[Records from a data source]
□ □ □ □
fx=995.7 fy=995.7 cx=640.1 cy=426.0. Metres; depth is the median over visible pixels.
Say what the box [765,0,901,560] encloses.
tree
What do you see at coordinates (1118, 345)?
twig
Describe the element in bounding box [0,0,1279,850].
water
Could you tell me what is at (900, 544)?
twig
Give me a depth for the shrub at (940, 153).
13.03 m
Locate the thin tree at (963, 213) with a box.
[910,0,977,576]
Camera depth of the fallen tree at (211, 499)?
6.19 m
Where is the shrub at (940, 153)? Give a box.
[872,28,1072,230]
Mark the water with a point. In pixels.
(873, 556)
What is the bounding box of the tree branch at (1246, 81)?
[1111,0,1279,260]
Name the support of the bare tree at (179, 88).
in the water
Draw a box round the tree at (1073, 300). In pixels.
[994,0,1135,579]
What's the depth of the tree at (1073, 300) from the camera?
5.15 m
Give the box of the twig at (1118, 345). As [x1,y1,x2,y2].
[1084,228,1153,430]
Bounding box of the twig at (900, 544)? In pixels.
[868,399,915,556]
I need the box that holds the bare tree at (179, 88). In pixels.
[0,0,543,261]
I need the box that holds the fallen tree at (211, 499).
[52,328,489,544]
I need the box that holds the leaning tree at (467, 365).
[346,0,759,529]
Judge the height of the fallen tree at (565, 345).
□ □ □ □
*Your objective*: Output the records in full, exactly.

*Response to the task*:
fx=995.7 fy=995.7 cx=640.1 cy=426.0. Metres; depth is the median over visible pixels.
Say what the box [765,0,901,560] encloses.
tree
What do you see at coordinates (1118, 345)?
twig
Describe the element in bounding box [0,0,1279,850].
water
Could you tell me what is at (900, 544)?
twig
Give me a depth for the shrub at (940, 153).
13.03 m
Locate the thin tree at (963, 213) with a box.
[910,0,977,576]
Camera depth of the fallen tree at (211, 499)?
6.19 m
Where is the shrub at (940, 153)? Give a box.
[872,28,1072,230]
Mark the water with a point. In pixels.
(873, 556)
What is the bounding box of the tree branch at (1246, 81)?
[1111,0,1279,260]
Name the support of the bare tree at (179, 88).
in the water
Draw a box round the tree at (1073, 300). In pixels.
[994,0,1135,579]
What's the depth of the tree at (1073, 300) from the camera?
5.15 m
Give the box of the twig at (1118, 345). As [x1,y1,x2,y2].
[1084,228,1153,430]
Bounding box of the twig at (900, 544)? In pixels.
[868,399,915,556]
I need the box that holds the bare tree at (179, 88). In pixels.
[0,0,543,261]
I need the box that holds the fallen tree at (211, 499).
[52,328,489,544]
I need the box that holds the leaning tree at (467, 365).
[346,0,759,529]
Judge the height of the fallen tree at (565, 345).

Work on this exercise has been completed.